目录
1.宽度学习(Broad Learning System)
2.MNIST数据集
3.复刻MNIST数据集的预处理及训练过程
对宽度学习的理解可见于这篇博客宽度学习(Broad Learning System)_颹蕭蕭的博客-CSDN博客_宽度学习
这里不再做详细解释
mnist数据集官网(下载地址):MNIST handwritten digit database, Yann LeCun, Corinna Cortes and Chris Burges
MNIST数据集有称手写体数据集,其中中训练集一共包含了 60,000 张图像和标签,而测试集一共包含了 10,000 张图像和标签。测试集中前5000个来自最初NIST项目的训练集.,后5000个来自最初NIST项目的测试集。前5000个比后5000个要规整,这是因为前5000个数据来自于美国人口普查局的员工,而后5000个来自于大学生。
MNIST数据集自1998年起,被广泛地应用于机器学习和深度学习领域,用来测试算法的效果,相当于该领域的"hello world!"

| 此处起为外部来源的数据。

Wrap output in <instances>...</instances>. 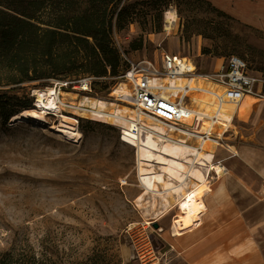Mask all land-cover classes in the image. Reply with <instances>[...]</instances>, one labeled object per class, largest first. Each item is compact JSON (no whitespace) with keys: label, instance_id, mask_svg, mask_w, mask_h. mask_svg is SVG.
Returning a JSON list of instances; mask_svg holds the SVG:
<instances>
[{"label":"rangeland","instance_id":"rangeland-1","mask_svg":"<svg viewBox=\"0 0 264 264\" xmlns=\"http://www.w3.org/2000/svg\"><path fill=\"white\" fill-rule=\"evenodd\" d=\"M103 1L111 8L109 0H46L40 17L44 22H55L73 18L88 7L96 17L103 13ZM170 10L175 21L167 30L165 13ZM119 11L112 41L130 59L154 60L164 50L186 56L198 66L200 48L205 46L224 54L216 57L224 62L230 56L242 59L251 73L264 79L258 71L264 65V35L200 1L120 0L113 22ZM199 32L211 39L202 38ZM132 44L138 48L131 50ZM202 63H206L205 71L211 70L207 61ZM122 66L123 60L118 74ZM118 74L92 76L106 87L104 91L92 88L90 94L69 93L63 99L87 106V99L101 98L115 102L119 108L129 106L117 102L113 94L115 88L124 87L119 84ZM84 76L91 75L72 71L57 78L0 87V93L18 97L27 93L32 99L31 109L44 112L42 120L10 118L6 125H0V253L8 249L18 253L32 250L46 259L44 264H75L93 254L100 263L103 252L114 264H140V260L155 264H264V248L252 243L253 237L248 236L225 189L226 180L233 179L242 166L236 158L228 159L241 143L232 126L235 122L231 121L226 129L223 125L213 127L214 135L222 132V146L212 148L213 163L223 165L227 175L218 178L213 171L202 170L206 190L201 199L206 210L200 227L173 236L178 198L158 183L157 191L162 194L150 192L141 201L137 199L143 190L138 180L136 149L121 142L117 126L95 121L88 113L62 114L74 119L81 134V139L74 142L50 129L60 114H50L36 105L38 90L47 93L55 80ZM186 103L193 107L190 99ZM79 120L96 125L85 126L83 134ZM253 139L255 143H249L264 151V137L258 134ZM194 144L195 140L186 143ZM146 165L160 173L165 162L154 156ZM238 174L247 175L243 169ZM163 179L168 181L166 175ZM188 180L187 189H191ZM255 240L260 244L262 238L256 236Z\"/></svg>","mask_w":264,"mask_h":264},{"label":"trees","instance_id":"trees-1","mask_svg":"<svg viewBox=\"0 0 264 264\" xmlns=\"http://www.w3.org/2000/svg\"><path fill=\"white\" fill-rule=\"evenodd\" d=\"M45 1L0 0V87L57 78L72 71L95 78L105 77L107 74L116 76L121 66V58L112 41V29L114 24L117 26L119 23L121 10L116 14L115 22L113 19L120 0H109L113 3L111 8H108L109 2L103 1V13L96 17L88 7L73 18L55 22L41 20L40 11L45 7ZM180 1H200L211 7L205 0ZM212 10L229 18L214 8ZM210 23L211 21L208 24ZM197 35L211 39L206 33L199 32ZM140 46L141 43H138V47ZM138 47L132 44L130 49L136 50ZM200 53L210 57L225 56L205 46L200 48ZM258 71L264 75V65H260ZM92 87L97 91L106 89L95 80ZM31 108L32 99L28 98L27 93L21 97L0 93V125H6L15 114ZM87 125L96 124L79 120V128L83 134ZM96 258L93 254L75 264H114L104 252L100 256V263ZM45 262L46 259L37 257L32 250L18 253L8 249L0 253V264Z\"/></svg>","mask_w":264,"mask_h":264},{"label":"built area","instance_id":"built-area-1","mask_svg":"<svg viewBox=\"0 0 264 264\" xmlns=\"http://www.w3.org/2000/svg\"><path fill=\"white\" fill-rule=\"evenodd\" d=\"M115 47L123 60L117 78L120 80L119 84L130 93V96H127L123 92H118L115 96L116 101L128 104L133 110L129 138H132V135L145 133L149 127L146 122L149 121L151 125L158 124L164 129L165 133L161 135L164 141L195 140L194 145H196L199 139L195 133L202 125L195 129L199 123L196 116L191 117L190 123L183 122L191 116V110L193 111L192 106L186 103V99H190L189 95L208 92L217 105L223 102L238 104L245 96L264 99L262 91L264 79L251 73L246 62L236 56L228 57L217 69L205 71L206 63H202L205 58L200 60L197 66L184 56L163 50L154 60L145 57L133 60L124 54L118 44ZM177 79L191 81V84L186 82L170 87L167 80ZM92 80L94 81L92 76H84L73 80L53 81L51 89L47 91L52 101L47 102L46 98H43L45 104L41 109L53 115L88 113L85 110L88 109L87 106L65 101L63 95L90 94L93 88ZM202 87L207 90L202 91ZM207 122L212 127L219 126V121L215 117L208 119ZM200 133H203L200 136L204 139H207V135L217 137L214 135V129ZM217 140L219 142L220 139ZM140 264H155V262L140 260Z\"/></svg>","mask_w":264,"mask_h":264},{"label":"bare ground","instance_id":"bare-ground-1","mask_svg":"<svg viewBox=\"0 0 264 264\" xmlns=\"http://www.w3.org/2000/svg\"><path fill=\"white\" fill-rule=\"evenodd\" d=\"M165 20L168 23L166 25L168 30L169 25L175 21L174 12L171 10L167 11ZM167 82H169L170 87H176V84L181 85L187 81L177 79L167 80ZM187 83L191 84V81ZM204 90L207 89L202 87V91ZM118 92H123L130 96L129 91L124 87L115 88L113 94ZM36 94L35 103L38 107H42L45 104L43 98H46L47 102L52 101L51 95L44 91L38 90ZM189 97L193 105V111L191 110V116L183 122L190 123L192 121L191 117L196 116L199 123L195 129L202 125L200 130L195 133L199 139L196 145L189 146L186 145L187 141L182 139L178 142L164 141L161 136L165 133L164 129L158 124L151 125L149 121L146 122L149 127H147L148 130L145 133L132 135V138H129V127L133 118V110L129 106L125 105V107L119 108L115 102L100 98L87 99L88 109H85L91 114L93 120L117 126L121 131V142L136 149L138 180L143 190L137 198L138 200L141 201L142 197L150 192L162 194L157 191L158 183L163 184L166 193L171 196L175 195L178 198L177 215L172 222L173 236H182L200 227L201 217L206 210L201 199L206 190L205 176L202 170L213 171L218 178L222 175H227L226 168L223 165L217 162L213 163L214 154L212 153V148L213 145H215L214 147L222 146L217 140L221 139L222 132L216 133L215 136L217 137L207 135V139L200 136L203 134L200 132H208L214 129L209 122L206 123L208 119L211 120L214 117L219 121V125H223L226 129L231 124L236 109V105L231 102H223L217 105L208 92L191 94ZM43 113V110L42 112L34 109L23 110L15 114L12 120H42ZM50 129L74 142L81 139V134L76 127L74 119L64 115L58 117L57 124H50ZM228 149L230 150L231 147ZM156 152L157 155L154 154ZM154 156H156L158 161L165 162V166L162 167L160 173H155L152 169L146 167V163L150 162ZM163 156L169 158L164 159ZM164 175L167 176L168 181L163 179ZM187 179L192 184L191 189H187ZM171 180L174 182H170ZM164 201H166V198Z\"/></svg>","mask_w":264,"mask_h":264},{"label":"crops","instance_id":"crops-1","mask_svg":"<svg viewBox=\"0 0 264 264\" xmlns=\"http://www.w3.org/2000/svg\"><path fill=\"white\" fill-rule=\"evenodd\" d=\"M205 1L234 22L264 35V0ZM198 40L196 37L195 42L197 43ZM200 57L201 60L205 58L211 70L219 66L216 67V63L223 62L222 59L208 55H200ZM258 89H260L259 86ZM262 91L264 93L263 87ZM235 105L236 109L232 118L235 125L232 126L241 143L235 147V152L231 153L228 159L236 158L242 165L238 170L243 169L247 175L240 177L237 170L233 179L226 180L225 189L248 236L253 237L252 243H255L258 248H264V151L249 143L252 141L255 143L253 138L256 140L258 134L264 137V99L245 96ZM240 129L250 133H242ZM256 236L262 238L260 244H256L259 243L255 240Z\"/></svg>","mask_w":264,"mask_h":264}]
</instances>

原bls代码下载地址:Broad Learning System
下载后,我先用原代码中带的数据和代码进行训练,运行结果如下:
1.不含增量的bls代码:
2.含有增量的bls代码:
可以看到bls训练模型的时间非常短并且精确度达到0.93以上
然后我们回过头来看它用的训练集和测试集,它共输入三个csv文件,分别为test.csv,train.csv,sample_submission.csv
其中格式为:
这就是我们处理完MNIST数据之后需要bls代码中训练的数据,统计得到以下信息
数据集 | 数据总数 |
test.csv(测试集) | 28000张 |
train.csv(训练集) | 42000张 |
其中sample_submission.csv是提交样例,它最后会用来保存训练出的模型对测试集打的标签为csv文件。
那么得到这些信息我们就可以开始处理我们的mnist数据集了,在官网下载完数据集后我们得到了四个文件:
这个时候如果你是初学者,你就会奇怪明明是图像数据为什么下载完会是这四个东西?
这是因为为了方便使用,官方已经将70000张图片处理之后存入了这四个二进制文件中,因此我们要对这四个文件进行解析才能看到原本的图片。
此处用到struct包进行解析,详情见于Mnist数据集简介_查里王的博客-CSDN博客_mnist数据集
解析代码:
import os
import struct
import numpy as np
# 读取标签数据集
with open('../data/train-labels.idx1-ubyte', 'rb') as lbpath:
labels_magic, labels_num = struct.unpack('>II', lbpath.read(8))
labels = np.fromfile(lbpath, dtype=np.uint8)
# 读取图片数据集
with open('../data/train-images.idx3-ubyte', 'rb') as imgpath:
images_magic, images_num, rows, cols = struct.unpack('>IIII', imgpath.read(16))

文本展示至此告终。